Visual Studio 2022, Visual COBOL 11 Update 1.

 When migrating old native COBOL code to COBOL .NET which has lots of reference modification code you have to sometimes work out something simple as the length of a string.

In OO COBOL you had character arrays and you could get “size” or “sizeinbytes”. Due to my very poor understanding of what a character array was many years ago I got unstuck when using simplified Chinese to do reference modification as getting the “size” means how many simplified Chinese characters are in the array and doing reference modification would truncate the data because I didn’t use “sizeinbytes”.

So now moving to COBOL .NET I’d better check the behaviour of this and see how it works.
I have a simple C# winform 

Thread.CurrentThread.CurrentCulture = new CultureInfo("zh-CN");
Thread.CurrentThread.CurrentUICulture = new CultureInfo("zh-CN");
 

 
This is passed into a C# class and and the RunUnit started.The data is then passed from the class into 2 working storage fields, 1 is a string the other a pic x(200)
 


I can see the representation tin the watch window.
 


But this is where I’m now confused as the hexadecimal representation is very different.
 

 

If I do a perform varying on the pic x(200) from the end looking for the first none space I’m going to get a very different number from getting a GetByteCount on the string.

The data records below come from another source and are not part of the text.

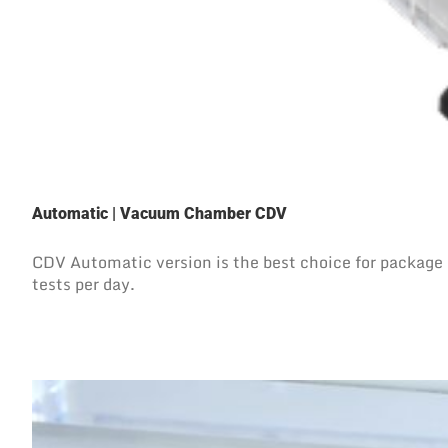
Automatic | Vacuum Chamber CDV
CDV Automatic version is the best choice for package l
tests per day.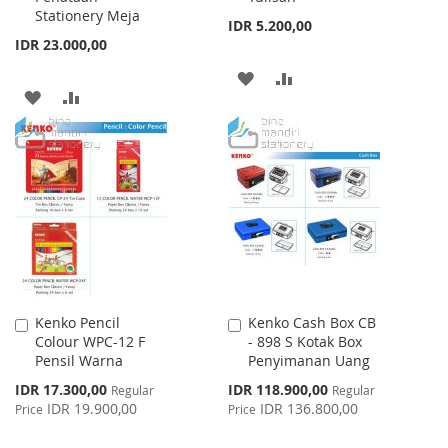
Stationery Meja
IDR 5.200,00
IDR 23.000,00
ADD
ADD
ADD
ADD
TO
TO
TO
TO
WISH
COMPARE
WISH
COMPARE
LIST
LIST
Kenko Pencil
Kenko Cash Box CB
Add
Add
Colour WPC-12 F
- 898 S Kotak Box
to
to
Pensil Warna
Penyimanan Uang
Cart
Cart
Special
Special
IDR 17.300,00
IDR 118.900,00
Regular
Regular
Price
Price
IDR 19.900,00
IDR 136.800,00
Price
Price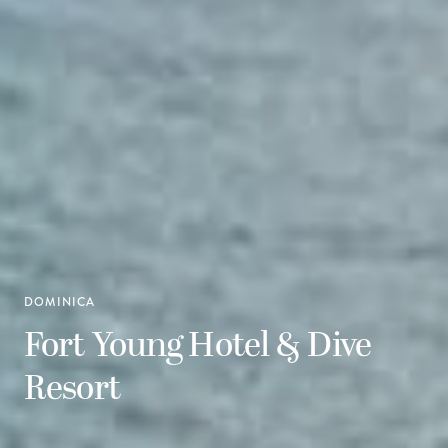
DOMINICA
Fort Young Hotel & Dive
Resort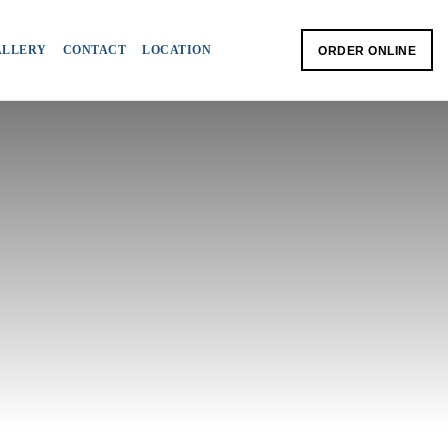
ALLERY
CONTACT
LOCATION
ORDER ONLINE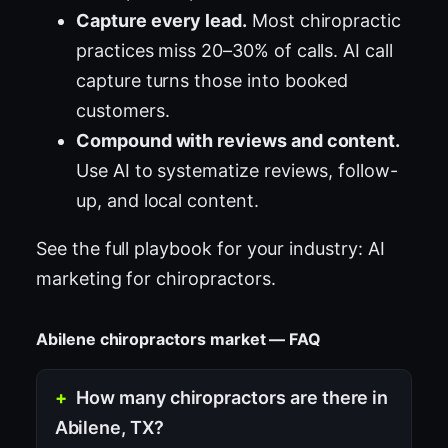
Capture every lead.
Most chiropractic
practices miss 20–30% of calls. AI call
capture turns those into booked
customers.
Compound with reviews and content.
Use AI to systematize reviews, follow-
up, and local content.
See the full playbook for your industry:
AI
marketing for chiropractors
.
Abilene chiropractors market — FAQ
How many chiropractors are there in
Abilene, TX?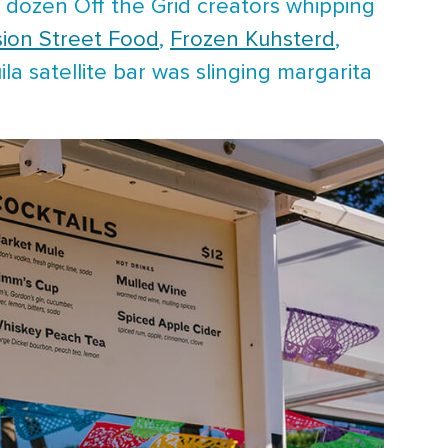
 dozen Off the Grid creators whipping
sion Street Food
,
Frozen Kuhsterd
,
uila satellite bar was slinging margarita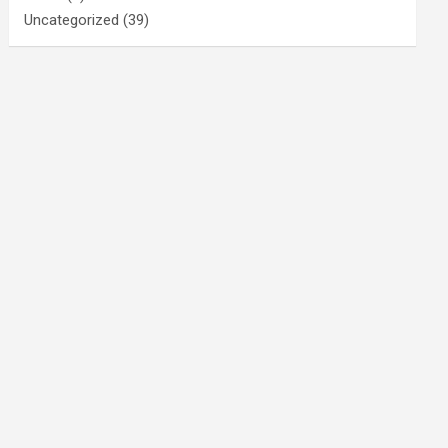
Uncategorized
(39)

           declare u8 as type Encoding = type Encoding::UTF8
           declare iBC as binary-long = u8::GetByteCount(str-data-check)
           set ws-myclassA::c_sharp_size to iBC


Can someone explain this to me in simple terms please.

 

 

2 replies

Gael Wilson
Forum|alt.badge.img
  • Rocketeer
  • December 5, 2025

Neil, 

A string in .Net is not UTF8 so using your u8 encoding to get the number of bytes for the Chinese encoding is wrong. You will need to get the encoding for zh-CN and pass the string to the GetByteCount method for that encoding to get the correct value.

Gael


Gael Wilson
Forum|alt.badge.img
  • Rocketeer
  • December 5, 2025

Sorry, I jumped in a bit too quickly. What you have done is get the number of bytes for a UTF8 encoding but the move from the string to the pic x(200) won’t be UTF8 as far as I am aware, I think it is  done using the current encoding. If it’s UTF-8 encoding you want there are directives ie SOURCE-ENCODING RUNTIME-ENCODING and intrinsic functions for UTF-8. 

If it’s actually the Chinese encoding you’re after then my previous comment about that and it’s GetByteCount still apply.